Growth, reproduction and survival are activities requiring energy, for which living organisms need substrates (nutrients, light, food). Activity includes all the physiological work an animal does, not just for movement but also for growth and physiological regulation of its internal environment [3]. Energy generated in this way is essential not only for individual organisms, and for the populations and communities they form in nature, but also for whole ecosystems because trophic fluxes rely on energy.

Empirically based population and evolutionary studies of energy budgets use ‘net production’ or ‘scope for growth’ models [4, 5]. Scope for growth (SFG) is defined as ‘the difference between the energy of the food an animal consumes and all energy utilisations and losses’. In SFG models, the assimilated energy is immediately available for maintenance, the remainder is used for growth and or is deposited as reserves. Many mechanistic models for growth and reproduction in marine animals are based on the SFG concept [6, 7, 8, 9].
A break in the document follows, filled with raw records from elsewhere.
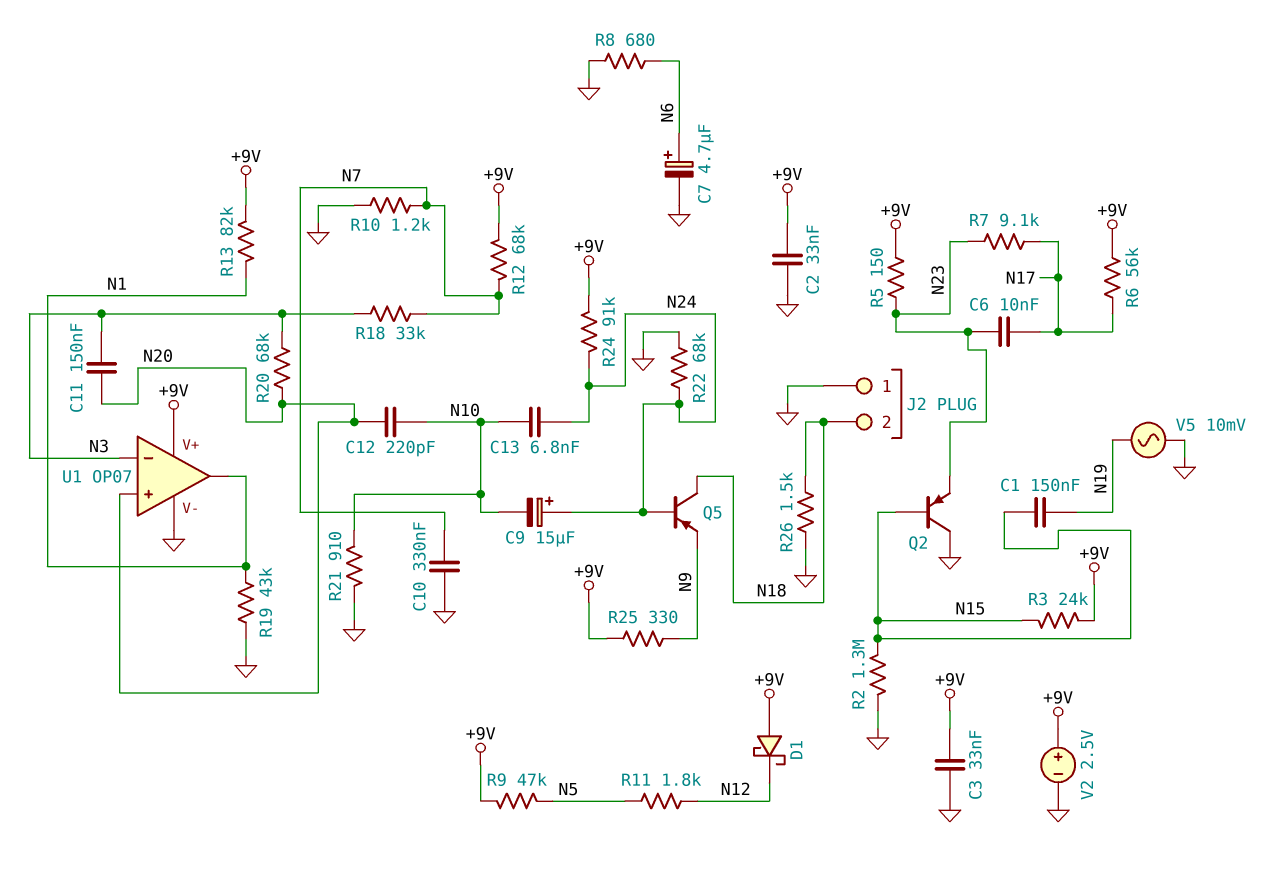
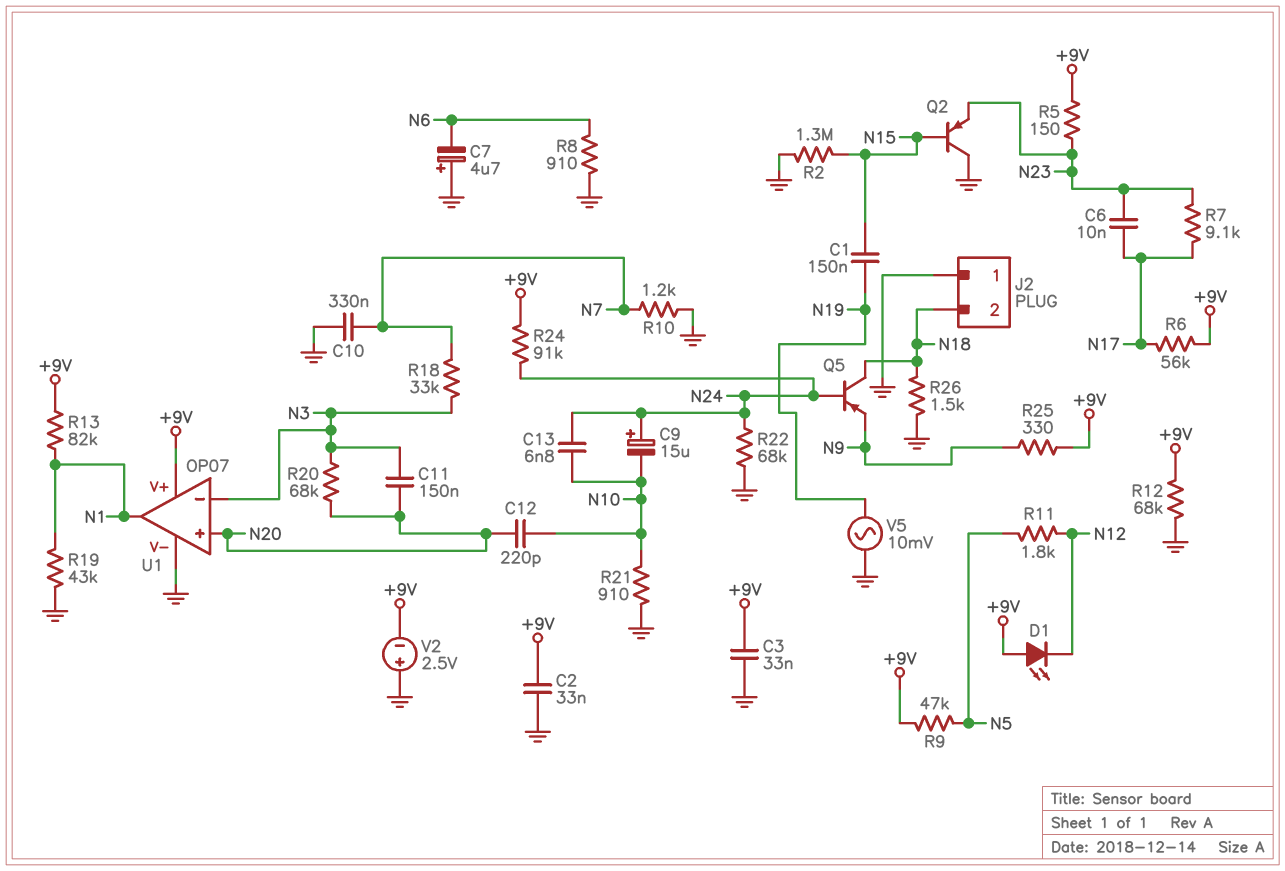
C7: 4.7uF (plus N6, minus GND) -> 4.7uF (plus GND, minus N6)
D1: schottky (A +9V, K N12) -> LED (A +9V, K N12)
R3: 24k (+9V, N15) -> none
R8: 680 (GND, N6) -> 910 (GND, N6)
R12: 68k (+9V, N7) -> 68k (+9V, GND)
V2: 2.5V (plus +9V, minus GND) -> 2.5V (plus GND, minus +9V)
Another category of models that have been developed are the dynamic energy budget (DEB) or “assimilation models” [10, 11]. A DEB model describes the rates at which the organism assimilates and utilises energy for maintenance, growth and reproduction, as a function of the state of the organism (e.g. age, size, sex, nutritional status) and its environment (temperature & food density). One of the most detailed theories of dynamic energy budgets is the k–rule DEB theory developed by Bas Kooijman (DEB, Kooijman 2000 [12]). This theory assumes that the various processes of gain and loss of energy are dependent on surface area (assimilation) or on body volume (maintenance). The model assumes that the assimilated products enter a reserve pool (Fig. 1), from which a fixed proportion k of the available energy is allocated to somatic maintenance and growth combined, and the remaining 1-kappa to either maturation (for embryos and juveniles) or to reproduction and maturity maintenance (for adults). DEB models have been successfully used for bacteria, invertebrates and vertebrates. Contrary to SFG, the DEB model assumes that part of the respiration relates to overhead costs of production processes (growth and reproduction).

 

Figure 1. Schematic representation of the k-rule DEB theory (after Kooijman, 2000).


Another theory, the Metabolic Theory in Ecology (MTE), has been proposed to describe how individual organisms take up and use energy (e.g. [13]). This theory is founded on a mechanistic description of how the metabolic rate of organisms varies with body size and temperature. The MTE assumes that the energy supply rate to the cells follows a ¾ scaling relationship with body mass. Both MTE and DEB theory have been critically compared [14].